▶ **Task to carry out**
Could you pick up the account of the Queens tenant's harassment suit against his landlord and continue it from its last sentence?

▶ **Reading text**
--- START ---
A Queens tenant filed suit against his landlord alleging, among other things, that his family was being harassed and needed a court order compelling needed repairs. (The complaint alleged that the property owner had withheld “essential services” and engaged in “harassment.”)

Located in a three-story building, with a preschool in the basement, and a synagogue on the first floor, the tenant occupied one of two apartments on the second floor -- with a portion of the rent income reportedly going to the synagogue.

The tenant alleged that the owner was remiss in making repairs, including with respect to “heat, hot water and electric systems.” And when the tenant confronted the property manager about this, that person was rude and screamed at the tenant – which caused the tenant discomfort since the manager wasn’t wearing a face mask.

The owner, on the other hand, claimed that the conditions had been repaired, albeit belatedly. It also denied that the person who the tenant spoke with was the property manager. (Apparently, the individual in question was on the synagogue’s board, and the owner thus claimed it was not liable for that person's conduct.)

Initially, the court found no evidence that the denial of services “was a concerted scheme as opposed to a building in need of maintenance.” It also noted that the conditions complained of had been remedied. (The attempts to address the defects rebutted the presumption that the respondent purposefully harassed the petitioner by denying essential services.)

Further, the court found that since the synagogue was a direct beneficiary of the rent stemming from the subject apartment, its board members had a “fiduciary relationship with the building.” The court noted that the owner “should know or should have known that said payments could incentivize someone to engage in that type of behavior in the analogous fashion as respondents in nuisance proceedings are responsible for their guests.” The court noted, “an entity may be liable for harassment if they are ‘in control of a building.’” Because the landlord, here, ceded part of the financial interest in the building to the synagogue, the board members had some measure of control in the building’s affairs, making the owner liable for the board member’s acts.
--- END ---
▶ **Material supplied**
--- START ---
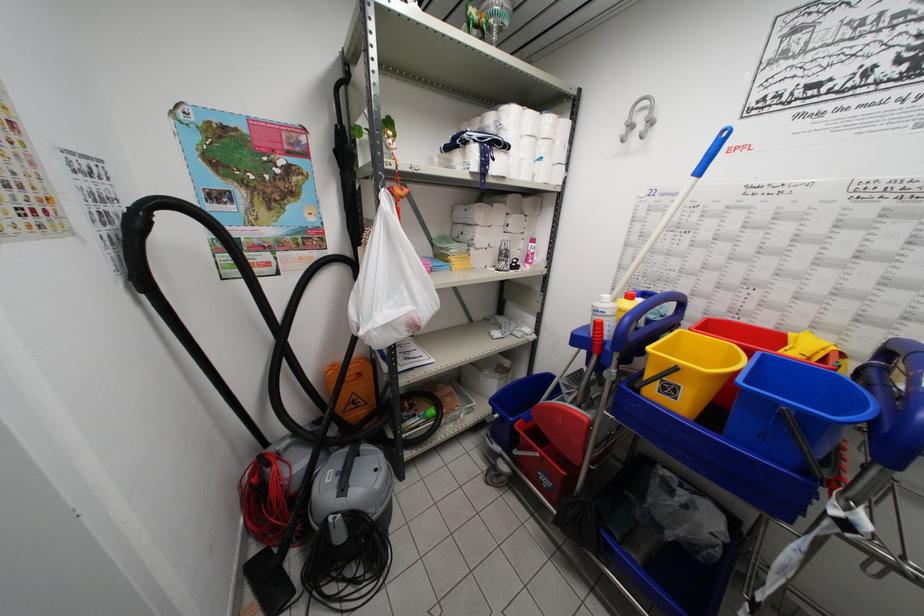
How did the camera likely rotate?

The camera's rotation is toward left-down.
--- END ---
--- START ---
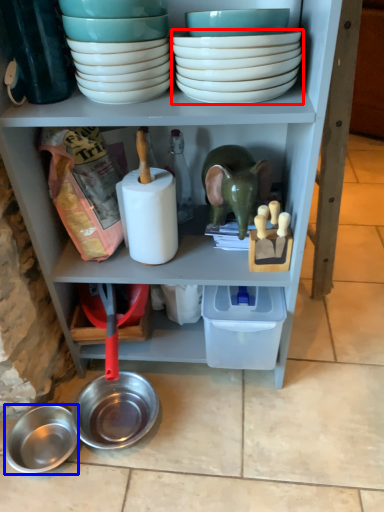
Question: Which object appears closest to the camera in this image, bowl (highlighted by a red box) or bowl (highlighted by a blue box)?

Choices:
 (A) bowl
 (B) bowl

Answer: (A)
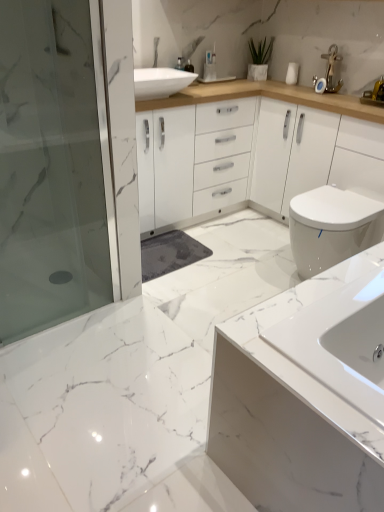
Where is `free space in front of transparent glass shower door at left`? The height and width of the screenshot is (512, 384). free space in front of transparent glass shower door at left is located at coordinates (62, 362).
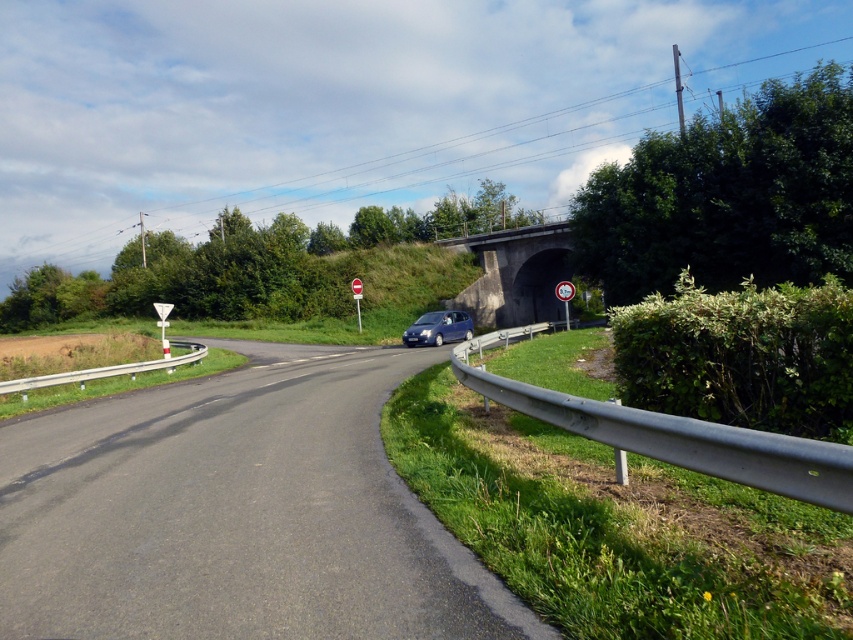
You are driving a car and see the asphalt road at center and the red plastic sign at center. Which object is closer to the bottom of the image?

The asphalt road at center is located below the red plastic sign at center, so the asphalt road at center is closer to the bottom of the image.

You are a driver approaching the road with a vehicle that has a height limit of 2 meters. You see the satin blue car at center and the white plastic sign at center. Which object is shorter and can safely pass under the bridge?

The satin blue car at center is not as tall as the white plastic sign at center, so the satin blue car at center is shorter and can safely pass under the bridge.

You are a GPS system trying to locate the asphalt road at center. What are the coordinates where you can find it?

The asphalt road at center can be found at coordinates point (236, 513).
--- END ---
▶ **Output of the exercise**
With respect to the mask issue, the court ruled, “[t]he lack of mask wearing, by itself, did not constitute harassment as the intentionality was not geared towards the petitioners, rather no nexus was proven with regard to the lack of masks and [tenants]. Harassment could exist … where someone was a consistent mask-wearer who would then consistently take the mask off for purposes of threatening someone else. However, here, even a wholesale rejection of masks, while not backed by any science or common sense or general decorum, was not proven to target [tenants] specifically and, therefore, does not constitute harassment.”

The court concluded that the tenant had been “harassed’ by the board member, but not by the temporary deprivation of building services or lack of an enforced mask mandate.

CITATION: Pusateri v. Abramov, Civil Court, Queens County, Case No.: L&T 80/21, decided Dec. 14, 2021. Jimenez, J.